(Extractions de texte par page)
* * * * * * * * *

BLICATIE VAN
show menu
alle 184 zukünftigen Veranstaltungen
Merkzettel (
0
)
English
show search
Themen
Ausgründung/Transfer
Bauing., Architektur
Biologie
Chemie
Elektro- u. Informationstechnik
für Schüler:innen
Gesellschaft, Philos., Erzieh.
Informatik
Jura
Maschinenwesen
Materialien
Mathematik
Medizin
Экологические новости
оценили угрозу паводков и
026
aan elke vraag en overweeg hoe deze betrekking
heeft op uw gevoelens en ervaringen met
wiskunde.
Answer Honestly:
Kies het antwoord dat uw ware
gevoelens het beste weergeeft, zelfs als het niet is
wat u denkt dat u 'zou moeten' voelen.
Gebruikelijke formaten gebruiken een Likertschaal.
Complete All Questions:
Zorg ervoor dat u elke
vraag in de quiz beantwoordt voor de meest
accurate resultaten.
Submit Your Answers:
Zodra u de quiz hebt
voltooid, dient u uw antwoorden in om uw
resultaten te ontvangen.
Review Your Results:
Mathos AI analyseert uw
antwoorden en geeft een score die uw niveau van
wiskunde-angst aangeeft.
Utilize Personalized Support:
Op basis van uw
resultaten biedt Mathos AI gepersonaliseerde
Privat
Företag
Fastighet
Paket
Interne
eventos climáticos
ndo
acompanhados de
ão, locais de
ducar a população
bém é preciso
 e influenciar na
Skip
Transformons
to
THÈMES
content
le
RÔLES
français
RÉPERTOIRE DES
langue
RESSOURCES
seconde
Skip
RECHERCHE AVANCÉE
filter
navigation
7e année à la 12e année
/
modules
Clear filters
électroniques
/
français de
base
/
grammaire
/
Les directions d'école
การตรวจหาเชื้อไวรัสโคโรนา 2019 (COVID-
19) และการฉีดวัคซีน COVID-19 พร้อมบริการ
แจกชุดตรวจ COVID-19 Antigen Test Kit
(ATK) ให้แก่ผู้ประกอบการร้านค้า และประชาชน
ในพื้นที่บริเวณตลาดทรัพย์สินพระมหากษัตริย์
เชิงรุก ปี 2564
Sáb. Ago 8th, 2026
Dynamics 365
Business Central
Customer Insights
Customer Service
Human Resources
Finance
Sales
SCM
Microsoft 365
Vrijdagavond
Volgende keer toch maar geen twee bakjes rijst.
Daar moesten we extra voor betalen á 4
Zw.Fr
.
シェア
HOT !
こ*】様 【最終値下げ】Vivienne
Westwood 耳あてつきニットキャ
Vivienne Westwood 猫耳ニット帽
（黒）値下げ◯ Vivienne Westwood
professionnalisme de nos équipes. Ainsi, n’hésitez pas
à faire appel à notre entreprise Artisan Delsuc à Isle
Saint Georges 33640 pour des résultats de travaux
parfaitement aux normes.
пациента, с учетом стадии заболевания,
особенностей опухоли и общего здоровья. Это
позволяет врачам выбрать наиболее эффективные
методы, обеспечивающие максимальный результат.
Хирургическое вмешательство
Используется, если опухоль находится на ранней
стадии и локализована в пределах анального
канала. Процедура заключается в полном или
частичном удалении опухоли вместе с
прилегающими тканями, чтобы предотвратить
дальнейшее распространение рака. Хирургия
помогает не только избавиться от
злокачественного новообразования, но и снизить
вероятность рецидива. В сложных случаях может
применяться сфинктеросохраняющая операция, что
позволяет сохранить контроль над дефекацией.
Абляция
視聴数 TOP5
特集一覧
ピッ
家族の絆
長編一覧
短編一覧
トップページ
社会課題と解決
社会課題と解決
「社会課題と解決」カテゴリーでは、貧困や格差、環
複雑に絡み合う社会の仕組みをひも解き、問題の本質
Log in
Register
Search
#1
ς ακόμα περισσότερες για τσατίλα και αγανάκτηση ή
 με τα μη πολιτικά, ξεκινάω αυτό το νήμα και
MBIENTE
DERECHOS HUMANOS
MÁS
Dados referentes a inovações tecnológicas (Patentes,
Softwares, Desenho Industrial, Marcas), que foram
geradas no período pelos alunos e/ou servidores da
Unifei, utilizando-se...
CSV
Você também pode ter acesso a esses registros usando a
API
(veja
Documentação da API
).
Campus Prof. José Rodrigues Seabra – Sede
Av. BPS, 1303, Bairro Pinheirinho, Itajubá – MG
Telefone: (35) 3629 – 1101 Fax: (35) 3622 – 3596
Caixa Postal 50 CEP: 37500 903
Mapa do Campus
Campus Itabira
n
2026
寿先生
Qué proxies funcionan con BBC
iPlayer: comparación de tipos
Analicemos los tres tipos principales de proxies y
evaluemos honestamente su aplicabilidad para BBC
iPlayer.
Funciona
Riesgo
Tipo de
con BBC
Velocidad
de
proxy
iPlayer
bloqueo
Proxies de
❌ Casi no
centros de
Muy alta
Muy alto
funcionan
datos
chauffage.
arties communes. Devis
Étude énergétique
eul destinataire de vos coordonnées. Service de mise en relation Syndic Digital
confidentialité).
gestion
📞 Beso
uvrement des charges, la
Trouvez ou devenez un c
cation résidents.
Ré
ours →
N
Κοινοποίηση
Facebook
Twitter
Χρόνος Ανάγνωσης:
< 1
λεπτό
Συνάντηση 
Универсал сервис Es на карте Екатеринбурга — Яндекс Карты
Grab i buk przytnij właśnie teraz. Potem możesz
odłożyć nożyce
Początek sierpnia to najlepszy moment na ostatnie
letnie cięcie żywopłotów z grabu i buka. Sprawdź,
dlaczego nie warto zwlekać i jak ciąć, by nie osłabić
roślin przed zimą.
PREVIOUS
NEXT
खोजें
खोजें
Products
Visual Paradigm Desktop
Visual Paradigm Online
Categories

* * * * * * * * *

- **TÂCHE ÉCRITE**
Restituez telles quelles les lignes de tous les enregistrements ci-dessus.

- **VOTRE SOLUTION**
BLICATIE VAN
show menu
alle 184 zukünftigen Veranstaltungen
Merkzettel (
0
)
English
show search
Themen
Ausgründung/Transfer
Bauing., Architektur
Biologie
Chemie
Elektro- u. Informationstechnik
für Schüler:innen
Gesellschaft, Philos., Erzieh.
Informatik
Jura
Maschinenwesen
Materialien
Mathematik
Medizin
Экологические новости
оценили угрозу паводков и
026
aan elke vraag en overweeg hoe deze betrekking
heeft op uw gevoelens en ervaringen met
wiskunde.
Answer Honestly:
Kies het antwoord dat uw ware
gevoelens het beste weergeeft, zelfs als het niet is
wat u denkt dat u 'zou moeten' voelen.
Gebruikelijke formaten gebruiken een Likertschaal.
Complete All Questions:
Zorg ervoor dat u elke
vraag in de quiz beantwoordt voor de meest
accurate resultaten.
Submit Your Answers:
Zodra u de quiz hebt
voltooid, dient u uw antwoorden in om uw
resultaten te ontvangen.
Review Your Results:
Mathos AI analyseert uw
antwoorden en geeft een score die uw niveau van
wiskunde-angst aangeeft.
Utilize Personalized Support:
Op basis van uw
resultaten biedt Mathos AI gepersonaliseerde
Privat
Företag
Fastighet
Paket
Interne
eventos climáticos
ndo
acompanhados de
ão, locais de
ducar a população
bém é preciso
 e influenciar na
Skip
Transformons
to
THÈMES
content
le
RÔLES
français
RÉPERTOIRE DES
langue
RESSOURCES
seconde
Skip
RECHERCHE AVANCÉE
filter
navigation
7e année à la 12e année
/
modules
Clear filters
électroniques
/
français de
base
/
grammaire
/
Les directions d'école
การตรวจหาเชื้อไวรัสโคโรนา 2019 (COVID-
19) และการฉีดวัคซีน COVID-19 พร้อมบริการ
แจกชุดตรวจ COVID-19 Antigen Test Kit
(ATK) ให้แก่ผู้ประกอบการร้านค้า และประชาชน
ในพื้นที่บริเวณตลาดทรัพย์สินพระมหากษัตริย์
เชิงรุก ปี 2564
Sáb. Ago 8th, 2026
Dynamics 365
Business Central
Customer Insights
Customer Service
Human Resources
Finance
Sales
SCM
Microsoft 365
Vrijdagavond
Volgende keer toch maar geen twee bakjes rijst.
Daar moesten we extra voor betalen á 4
Zw.Fr
.
シェア
HOT !
こ*】様 【最終値下げ】Vivienne
Westwood 耳あてつきニットキャ
Vivienne Westwood 猫耳ニット帽
（黒）値下げ◯ Vivienne Westwood
professionnalisme de nos équipes. Ainsi, n’hésitez pas
à faire appel à notre entreprise Artisan Delsuc à Isle
Saint Georges 33640 pour des résultats de travaux
parfaitement aux normes.
пациента, с учетом стадии заболевания,
особенностей опухоли и общего здоровья. Это
позволяет врачам выбрать наиболее эффективные
методы, обеспечивающие максимальный результат.
Хирургическое вмешательство
Используется, если опухоль находится на ранней
стадии и локализована в пределах анального
канала. Процедура заключается в полном или
частичном удалении опухоли вместе с
прилегающими тканями, чтобы предотвратить
дальнейшее распространение рака. Хирургия
помогает не только избавиться от
злокачественного новообразования, но и снизить
вероятность рецидива. В сложных случаях может
применяться сфинктеросохраняющая операция, что
позволяет сохранить контроль над дефекацией.
Абляция
視聴数 TOP5
特集一覧
ピッ
家族の絆
長編一覧
短編一覧
トップページ
社会課題と解決
社会課題と解決
「社会課題と解決」カテゴリーでは、貧困や格差、環
複雑に絡み合う社会の仕組みをひも解き、問題の本質
Log in
Register
Search
#1
ς ακόμα περισσότερες για τσατίλα και αγανάκτηση ή
 με τα μη πολιτικά, ξεκινάω αυτό το νήμα και
MBIENTE
DERECHOS HUMANOS
MÁS
Dados referentes a inovações tecnológicas (Patentes,
Softwares, Desenho Industrial, Marcas), que foram
geradas no período pelos alunos e/ou servidores da
Unifei, utilizando-se...
CSV
Você também pode ter acesso a esses registros usando a
API
(veja
Documentação da API
).
Campus Prof. José Rodrigues Seabra – Sede
Av. BPS, 1303, Bairro Pinheirinho, Itajubá – MG
Telefone: (35) 3629 – 1101 Fax: (35) 3622 – 3596
Caixa Postal 50 CEP: 37500 903
Mapa do Campus
Campus Itabira
n
2026
寿先生
Qué proxies funcionan con BBC
iPlayer: comparación de tipos
Analicemos los tres tipos principales de proxies y
evaluemos honestamente su aplicabilidad para BBC
iPlayer.
Funciona
Riesgo
Tipo de
con BBC
Velocidad
de
proxy
iPlayer
bloqueo
Proxies de
❌ Casi no
centros de
Muy alta
Muy alto
funcionan
datos
chauffage.
arties communes. Devis
Étude énergétique
eul destinataire de vos coordonnées. Service de mise en relation Syndic Digital
confidentialité).
gestion
📞 Beso
uvrement des charges, la
Trouvez ou devenez un c
cation résidents.
Ré
ours →
N
Κοινοποίηση
Facebook
Twitter
Χρόνος Ανάγνωσης:
< 1
λεπτό
Συνάντηση 
Универсал сервис Es на карте Екатеринбурга — Яндекс Карты
Grab i buk przytnij właśnie teraz. Potem możesz
odłożyć nożyce
Początek sierpnia to najlepszy moment na ostatnie
letnie cięcie żywopłotów z grabu i buka. Sprawdź,
dlaczego nie warto zwlekać i jak ciąć, by nie osłabić
roślin przed zimą.
PREVIOUS
NEXT
खोजें
खोजें
Products
Visual Paradigm Desktop
Visual Paradigm Online
Categories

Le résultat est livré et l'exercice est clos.